We're going to talk about applications, identities, permissions, roles,
groups, and the
assignment of roles to individual identities as well as to groups of
identities. This will
lead us into discussions regarding what these entities are with clear
definitions we can
agree on and use as the nomenclature for this aspect of Triplesec.
Let us try to be as exacting as possible when speaking about these concepts
and
defining them eventually for use in a glossary section of our Triplesec
documentation.
Thanks,
Alex
Re: [Triplesec] [AuthZ] Introduction
Posted by David Jencks <da...@yahoo.com>.
Alex pointed out that it wasn't all that useful when in my previous
comments I broke all the threads and glommed all of his descriptions
together. So I'm re-commenting on the individual definitions.
On Oct 24, 2007, at 10:14 AM, Alex Karasulu wrote:
> Introduction
> -----------------
>
> This series describes the circumstances resulting in the need for a
> centralized
> authorization policy management system. In doing so, it defines a
> subset of the
> problems that must be solved by Triplesec's Authorization Manager.
> These problems
> and the various use cases described here resonate the goals of the
> Apache Triplesec
> Project with respect to authorization policy.
>
> We're going to talk about applications, identities, permissions,
> roles, groups, and the
> assignment of roles to individual identities as well as to groups
> of identities. This will
> lead us into discussions regarding what these entities are with
> clear definitions we can
> agree on and use as the nomenclature for this aspect of Triplesec.

▸ **What to work on**
Reproduce the Triplesec authorization thread above word for word, from beginning to end.

▸ **Data for analysis**
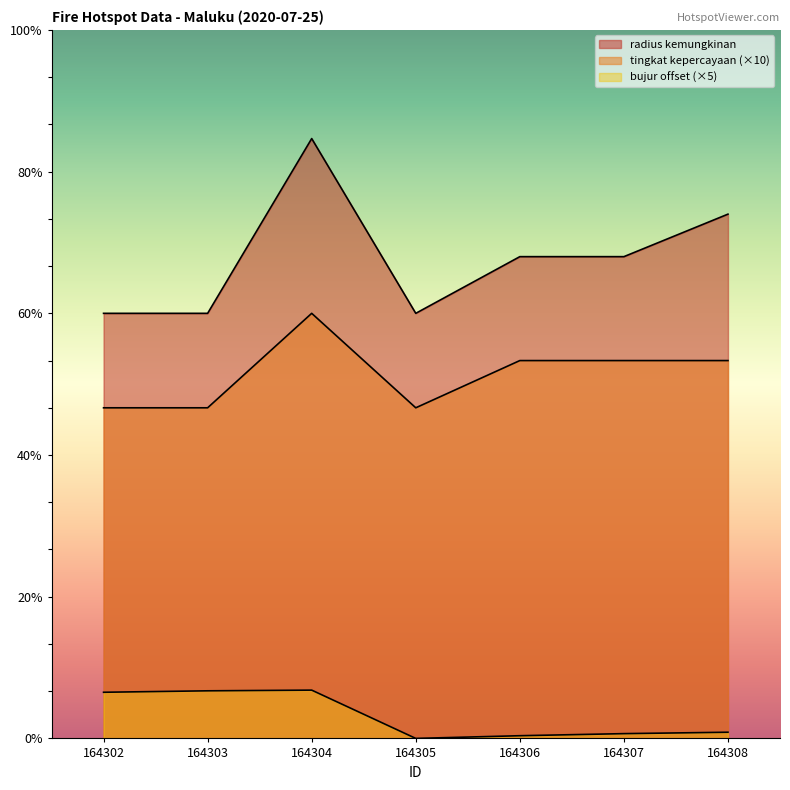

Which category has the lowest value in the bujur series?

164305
* * *
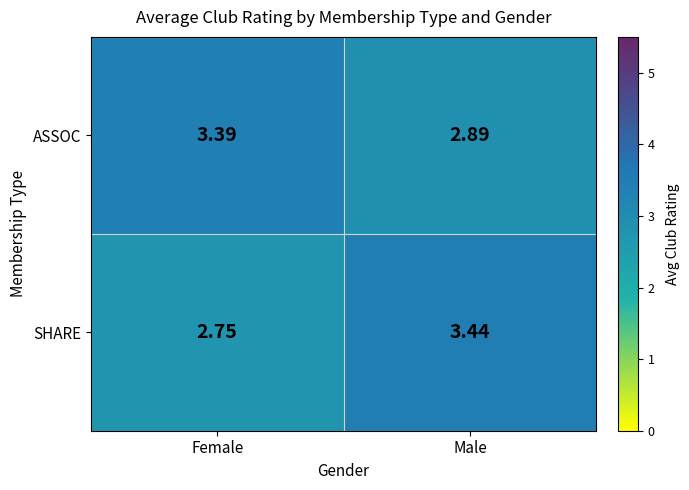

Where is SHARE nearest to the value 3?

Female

▸ **Worked solution**
We're going to talk about applications, identities, permissions, roles,
groups, and the
assignment of roles to individual identities as well as to groups of
identities. This will
lead us into discussions regarding what these entities are with clear
definitions we can
agree on and use as the nomenclature for this aspect of Triplesec.
Let us try to be as exacting as possible when speaking about these concepts
and
defining them eventually for use in a glossary section of our Triplesec
documentation.
Thanks,
Alex
Re: [Triplesec] [AuthZ] Introduction
Posted by David Jencks <da...@yahoo.com>.
Alex pointed out that it wasn't all that useful when in my previous
comments I broke all the threads and glommed all of his descriptions
together. So I'm re-commenting on the individual definitions.
On Oct 24, 2007, at 10:14 AM, Alex Karasulu wrote:
> Introduction
> -----------------
>
> This series describes the circumstances resulting in the need for a
> centralized
> authorization policy management system. In doing so, it defines a
> subset of the
> problems that must be solved by Triplesec's Authorization Manager.
> These problems
> and the various use cases described here resonate the goals of the
> Apache Triplesec
> Project with respect to authorization policy.
>
> We're going to talk about applications, identities, permissions,
> roles, groups, and the
> assignment of roles to individual identities as well as to groups
> of identities. This will
> lead us into discussions regarding what these entities are with
> clear definitions we can
> agree on and use as the nomenclature for this aspect of Triplesec.